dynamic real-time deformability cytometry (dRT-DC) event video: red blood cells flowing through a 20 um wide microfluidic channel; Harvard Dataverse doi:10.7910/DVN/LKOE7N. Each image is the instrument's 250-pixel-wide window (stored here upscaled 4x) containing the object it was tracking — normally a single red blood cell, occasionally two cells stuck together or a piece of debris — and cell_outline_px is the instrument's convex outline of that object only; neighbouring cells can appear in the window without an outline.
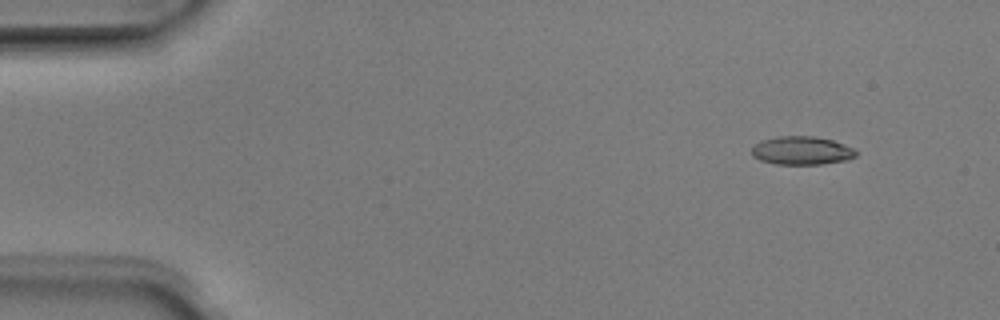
{"species": "Egyptian fruit bat (a non-hibernating species)", "species_latin": "Rousettus aegyptiacus", "temperature_condition": "room temperature", "stored_images_in_passage": 4, "camera_frame_rate_fps": 3000, "um_per_image_px": 0.085, "animal": {"sex": "male"}, "frame": {"image": 1, "passage_image": 2, "time_ms": 0.333, "image_size_px": [1000, 320], "cell_outline_px": [[856, 156], [848, 160], [820, 164], [776, 164], [760, 160], [752, 156], [752, 148], [760, 140], [780, 136], [816, 136], [832, 140], [856, 148]], "centroid_in_image_um": [68.17, 12.79], "position_along_channel_um": 16.8, "area_um2": 17.34}}
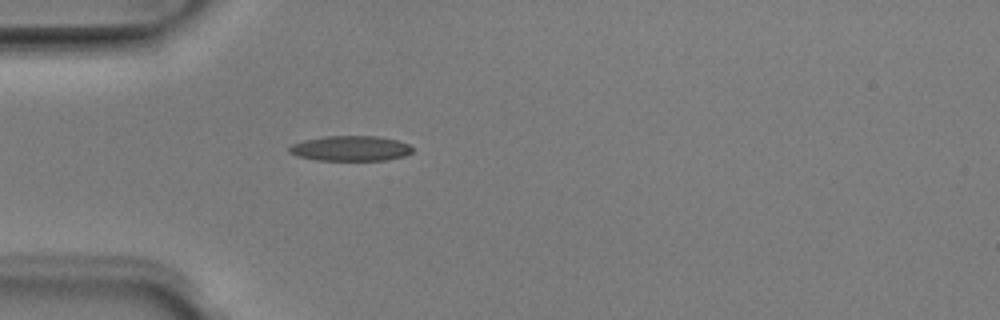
{"frame": {"image": 2, "passage_image": 4, "time_ms": 1.0, "image_size_px": [1000, 320], "cell_outline_px": [[412, 152], [404, 156], [388, 160], [316, 160], [296, 156], [288, 152], [288, 148], [292, 144], [304, 140], [324, 136], [380, 136], [396, 140], [408, 144], [412, 148]], "centroid_in_image_um": [29.77, 12.61], "position_along_channel_um": 55.2, "area_um2": 18.15}}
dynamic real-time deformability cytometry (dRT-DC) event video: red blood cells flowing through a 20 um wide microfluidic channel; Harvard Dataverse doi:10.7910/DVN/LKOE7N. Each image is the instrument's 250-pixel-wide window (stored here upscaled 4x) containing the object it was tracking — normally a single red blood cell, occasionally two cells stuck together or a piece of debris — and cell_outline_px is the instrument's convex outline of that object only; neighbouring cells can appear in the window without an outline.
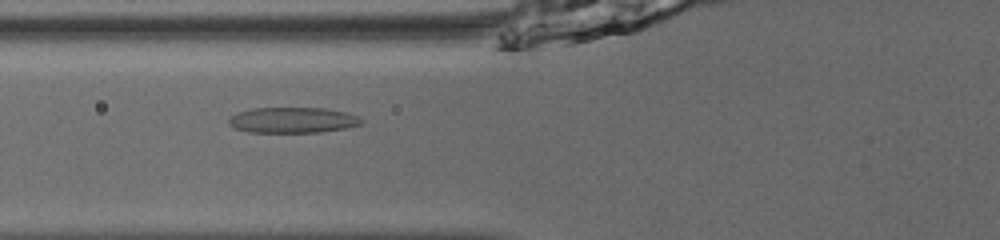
{"species": "common noctule bat (a hibernating species)", "species_latin": "Nyctalus noctula", "temperature_condition": "room temperature", "stored_images_in_passage": 33, "camera_frame_rate_fps": 3000, "um_per_image_px": 0.085, "animal": {"sex": "male", "body_mass_g": 13.0, "forearm_length_mm": 53.1}, "frame": {"image": 1, "passage_image": 5, "time_ms": 1.333, "image_size_px": [1000, 240], "cell_outline_px": [[364, 124], [344, 128], [320, 132], [248, 132], [236, 128], [228, 124], [228, 116], [236, 112], [252, 108], [324, 108], [344, 112], [356, 116], [364, 120]], "centroid_in_image_um": [24.84, 10.2], "position_along_channel_um": 101.0, "area_um2": 19.88}}
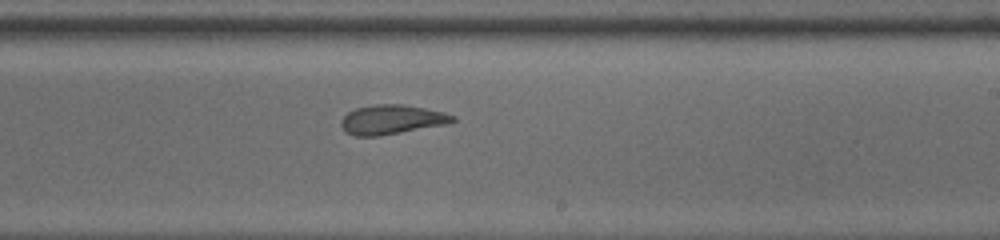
{"frame": {"image": 2, "passage_image": 17, "time_ms": 5.333, "image_size_px": [1000, 240], "cell_outline_px": [[456, 120], [448, 124], [380, 136], [356, 136], [344, 132], [340, 124], [340, 120], [348, 112], [356, 108], [376, 104], [404, 104], [444, 112], [456, 116]], "centroid_in_image_um": [33.29, 10.17], "position_along_channel_um": 255.7, "area_um2": 19.31}}
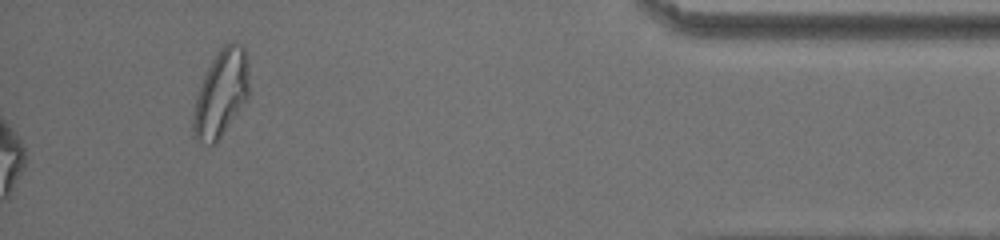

****************************************

● **TASK OBJECTIVE**
Return the listing above unchanged, apart from dropping its pictures.

● **RESULT**
dynamic real-time deformability cytometry (dRT-DC) event video: red blood cells flowing through a 20 um wide microfluidic channel; Harvard Dataverse doi:10.7910/DVN/LKOE7N. Each image is the instrument's 250-pixel-wide window (stored here upscaled 4x) containing the object it was tracking — normally a single red blood cell, occasionally two cells stuck together or a piece of debris — and cell_outline_px is the instrument's convex outline of that object only; neighbouring cells can appear in the window without an outline.
{"species": "Egyptian fruit bat (a non-hibernating species)", "species_latin": "Rousettus aegyptiacus", "temperature_condition": "room temperature", "stored_images_in_passage": 4, "camera_frame_rate_fps": 3000, "um_per_image_px": 0.085, "animal": {"sex": "male"}, "frame": {"image": 1, "passage_image": 2, "time_ms": 0.333, "image_size_px": [1000, 320], "cell_outline_px": [[856, 156], [848, 160], [820, 164], [776, 164], [760, 160], [752, 156], [752, 148], [760, 140], [780, 136], [816, 136], [832, 140], [856, 148]], "centroid_in_image_um": [68.17, 12.79], "position_along_channel_um": 16.8, "area_um2": 17.34}}
{"frame": {"image": 2, "passage_image": 4, "time_ms": 1.0, "image_size_px": [1000, 320], "cell_outline_px": [[412, 152], [404, 156], [388, 160], [316, 160], [296, 156], [288, 152], [288, 148], [292, 144], [304, 140], [324, 136], [380, 136], [396, 140], [408, 144], [412, 148]], "centroid_in_image_um": [29.77, 12.61], "position_along_channel_um": 55.2, "area_um2": 18.15}}
dynamic real-time deformability cytometry (dRT-DC) event video: red blood cells flowing through a 20 um wide microfluidic channel; Harvard Dataverse doi:10.7910/DVN/LKOE7N. Each image is the instrument's 250-pixel-wide window (stored here upscaled 4x) containing the object it was tracking — normally a single red blood cell, occasionally two cells stuck together or a piece of debris — and cell_outline_px is the instrument's convex outline of that object only; neighbouring cells can appear in the window without an outline.
{"species": "common noctule bat (a hibernating species)", "species_latin": "Nyctalus noctula", "temperature_condition": "room temperature", "stored_images_in_passage": 33, "camera_frame_rate_fps": 3000, "um_per_image_px": 0.085, "animal": {"sex": "male", "body_mass_g": 13.0, "forearm_length_mm": 53.1}, "frame": {"image": 1, "passage_image": 5, "time_ms": 1.333, "image_size_px": [1000, 240], "cell_outline_px": [[364, 124], [344, 128], [320, 132], [248, 132], [236, 128], [228, 124], [228, 116], [236, 112], [252, 108], [324, 108], [344, 112], [356, 116], [364, 120]], "centroid_in_image_um": [24.84, 10.2], "position_along_channel_um": 101.0, "area_um2": 19.88}}
{"frame": {"image": 2, "passage_image": 17, "time_ms": 5.333, "image_size_px": [1000, 240], "cell_outline_px": [[456, 120], [448, 124], [380, 136], [356, 136], [344, 132], [340, 124], [340, 120], [348, 112], [356, 108], [376, 104], [404, 104], [444, 112], [456, 116]], "centroid_in_image_um": [33.29, 10.17], "position_along_channel_um": 255.7, "area_um2": 19.31}}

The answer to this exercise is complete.